- [What the exercise asks]: Copy each line of the data beneath in which the word "your" appears.

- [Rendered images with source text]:
####################

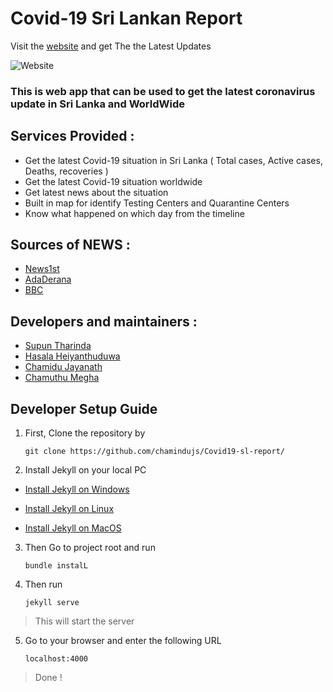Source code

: # Covid-19 Sri Lankan Report

   Visit the [website](https://covid19-sl-report.netlify.com/) and  get The the Latest Updates

![Website](https://i.imgur.com/un7n8u4.png)
		

### This is web app that can be used to get the latest coronavirus update in Sri Lanka and WorldWide

## **Services Provided :**

 - Get the latest Covid-19 situation in Sri Lanka ( Total cases, Active cases, Deaths, recoveries )
 - Get the latest Covid-19 situation worldwide
 - Get latest news about the situation
 - Built in map for identify Testing Centers and Quarantine Centers
 - Know what happened on which day from the timeline 

## **Sources of NEWS :**

 - [News1st](http://corona.newsfirst.lk/?lan=EN)
 - [AdaDerana](http://www.adaderana.lk/hot-news/)
 - [BBC](https://www.bbc.com/news)

## **Developers and maintainers :**

 - [Supun Tharinda](https://github.com/STEdirisuriya)
 - [Hasala Heiyanthuduwa](https://github.com/Hasala2002)
 - [Chamidu Jayanath](https://github.com/chamindujs)
 - [Chamuthu Megha](https://github.com/Chamuthu030828?tab=repositories)
 
## **Developer Setup Guide**

 1. First, Clone the repository by
  

	    git clone https://github.com/chamindujs/Covid19-sl-report/

  
 2. Install Jekyll on your local PC
 - [Install Jekyll on Windows](https://jekyllrb.com/docs/installation/windows/)		

- [Install Jekyll on Linux](https://jekyllrb.com/docs/installation/other-linux/)	
- [Install Jekyll on MacOS](https://jekyllrb.com/docs/installation/macos/)	
	
3. Then Go to project root and run

    ``
bundle instalL
``

 4. Then run 
 

	    jekyll serve

> This will start the server

 5. Go to your browser and enter the following URL
 

	    localhost:4000

> Done !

####################

- [Final answer]:
 2. Install Jekyll on your local PC
 5. Go to your browser and enter the following URL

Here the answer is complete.